Predicting the Outcome of the English Premier League By Using Monte Carlo Method (in R)

Kristóf Menyhért
The Startup
Published in
10 min readJan 4, 2021

Introduction

I really like football and sometimes I bet on matches. Nowadays bookmakers offer a lot of markets, basically, you can bet on nearly anything from ‘Who will be the next president of the USA?’ to 'Which country is going to win the next Eurovision song contest?’ But sports events are still probably the most popular ones, especially football.

Two other things that I like are programming and predictions. I also have some background in math, statistics, and probability theory. Actually, it is more than a hobby I use them almost every day since I am a data scientist.

In this article, I am going to write about how I used Monte Carlo Method to predict the final standings of each English Premier League club using R.

I also attached the coding part so you can follow along with what I did and you can run it on your own as well.

I will explain how you can modify the probabilities for each remaining match to reflect your predictions.

Then once you run your own simulation and look at the results you can compare them to the actual odds on the market. So if you trust yourself you can even bet on the teams which are in favor and might win some money.

Background — Understanding how betting works and how to be profitable in the long run

One concept that is essential to understand when it comes to profitable betting that you need to look for value bets.

* Goal 1
Please rewrite the paragraph in the Premier League article that begins "I really like football" as a short bulleted list that keeps its main facts.
* Goal 2
Carry the Premier League article forward, starting after its final sentence about value bets.

* Data lines

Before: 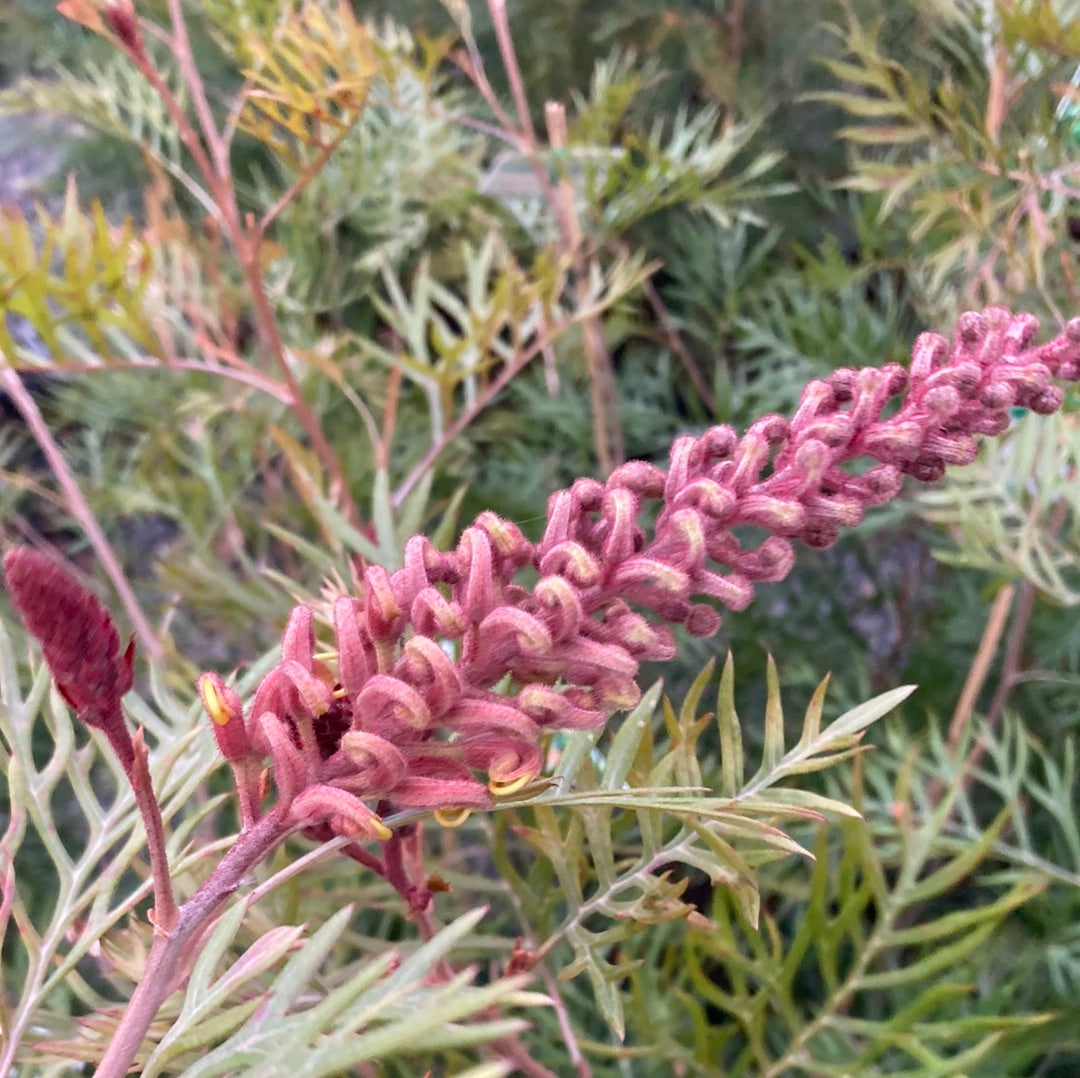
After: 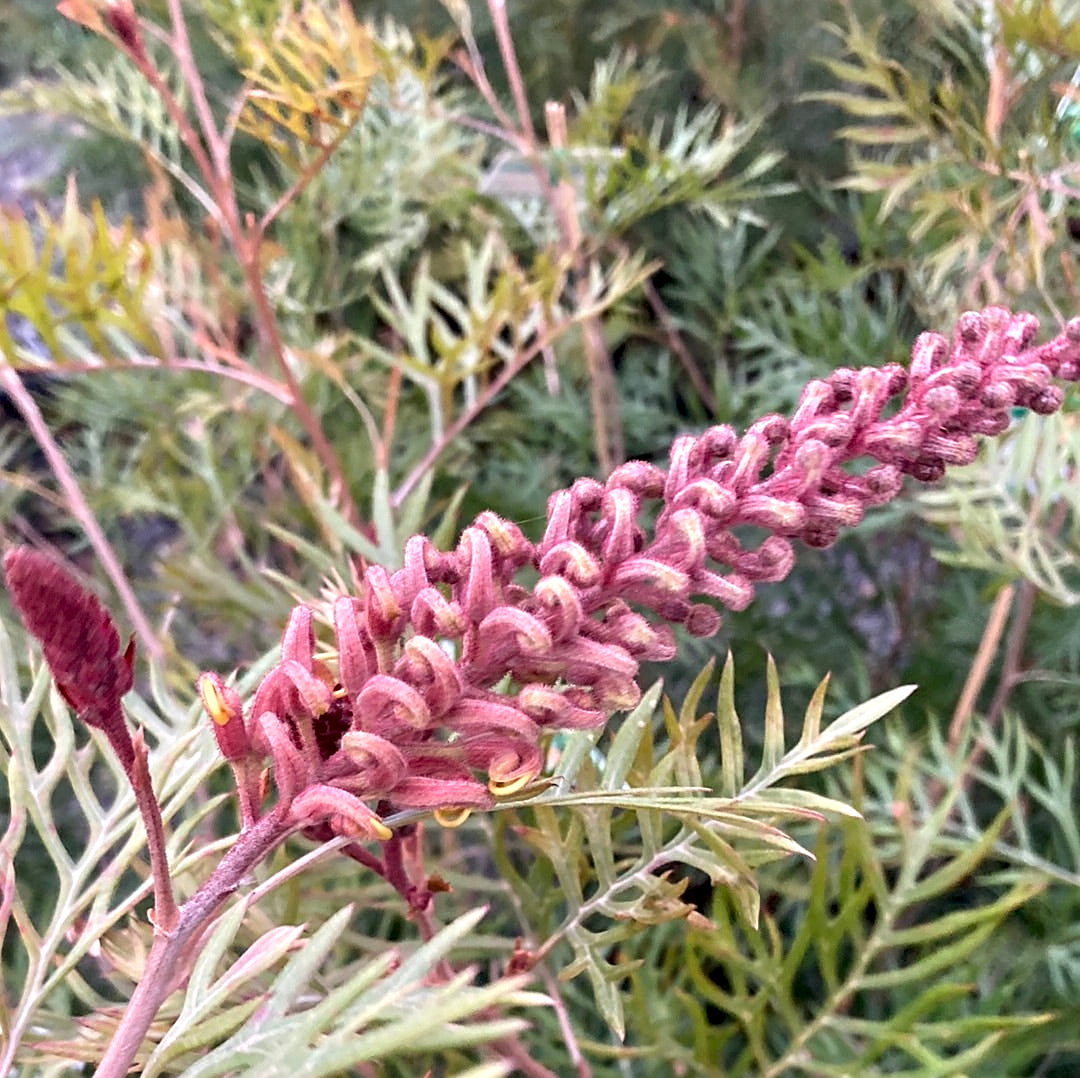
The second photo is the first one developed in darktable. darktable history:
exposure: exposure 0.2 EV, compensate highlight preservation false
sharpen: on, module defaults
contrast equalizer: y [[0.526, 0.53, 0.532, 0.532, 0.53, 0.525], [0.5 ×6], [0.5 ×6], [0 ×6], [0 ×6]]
--
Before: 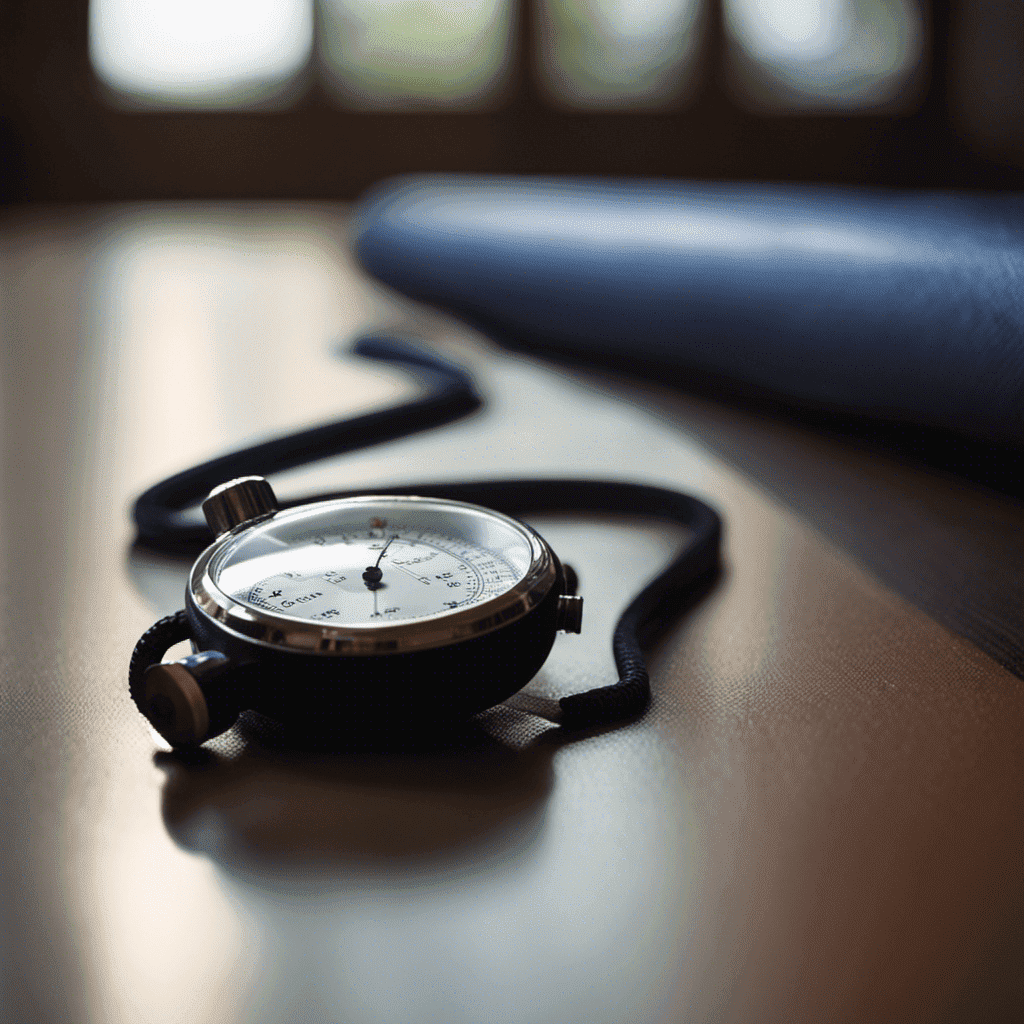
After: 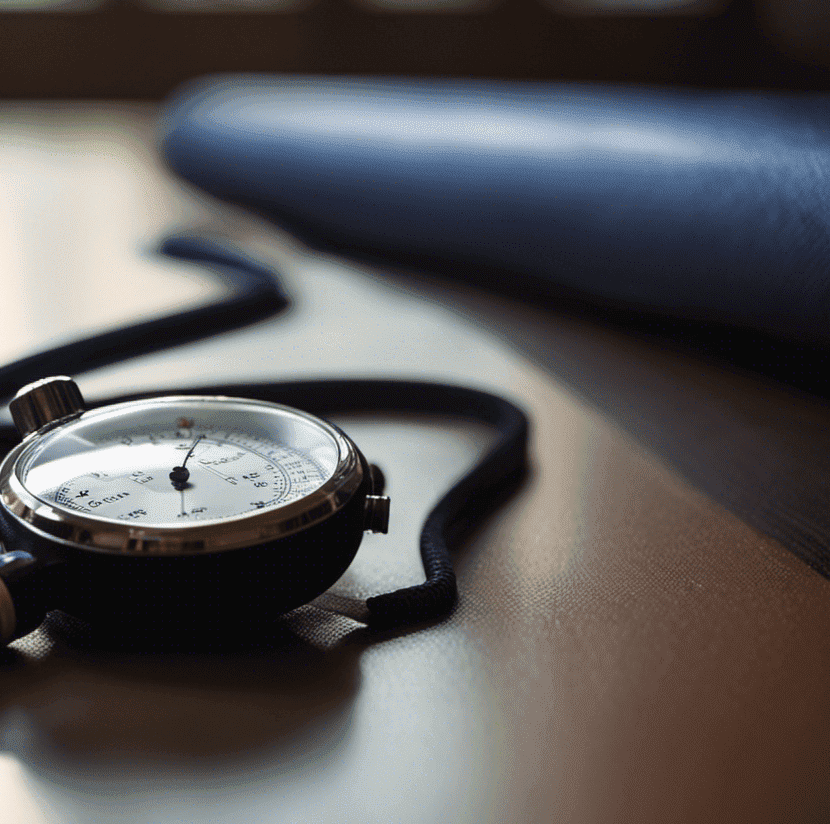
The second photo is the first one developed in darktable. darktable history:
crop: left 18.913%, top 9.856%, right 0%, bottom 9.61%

* Written response 1
- The writer loves football and sometimes bets on matches.
- Bookmakers now offer markets on nearly anything, from the next US president to the next Eurovision winner.
- Sports events, especially football, are probably still the most popular.

* Written response 2
What does this mean in practice? That you should look for events that you think are mispriced. Then you bet on outcomes where the real odds are in your favor.

Let me give you a small example. There is a football match in the near future where Southampton is going to play against Liverpool. On Betfair — which operates the world’s largest online betting exchange — you can find the following odds:

Odds for Southampton vs Liverpool

We can convert these odds to probabilities by using the following formula:

Odds to probability

In this case, the odds on the betting site reflects the following probabilities for a Liverpool win:

Chance provided by Betfair for Liverpool to win.

So if you think that Liverpool has higher chances to win than 62.1 % then you should bet on this outcome. However, if you think that the chances are lower you can easily see that you should bet against it.

If you are correct you are on the right track to win money in the long run.

The (biding) market of the Winner of English Premier League 2020/21

In this article, I am going to predict the final standing of the teams in the Premier League (PL) and I would like to compare my calculated probabilities to odds that are offered on Betfair.

As of today (2021.01.04.), the league standings look like this:

Premier League current standings

And the odds on Betfair are the following for the winner of the PL:

Premier League Winning Probabilities (at 2020.01.04.)
Premier League Winning Probabilities (on 2020.01.04.)

We would like to know that the odds are in our favor or not. Or in other words, should we bet on Liverpool, Manchester Utd, Man City or any other team?

If you are interested, there are other markets on Betfair which you might want to look at. (e.g.: top 2 finish, top 3 finish, etc.)

Okay, but what is the Monte Carlo Method (MCM)?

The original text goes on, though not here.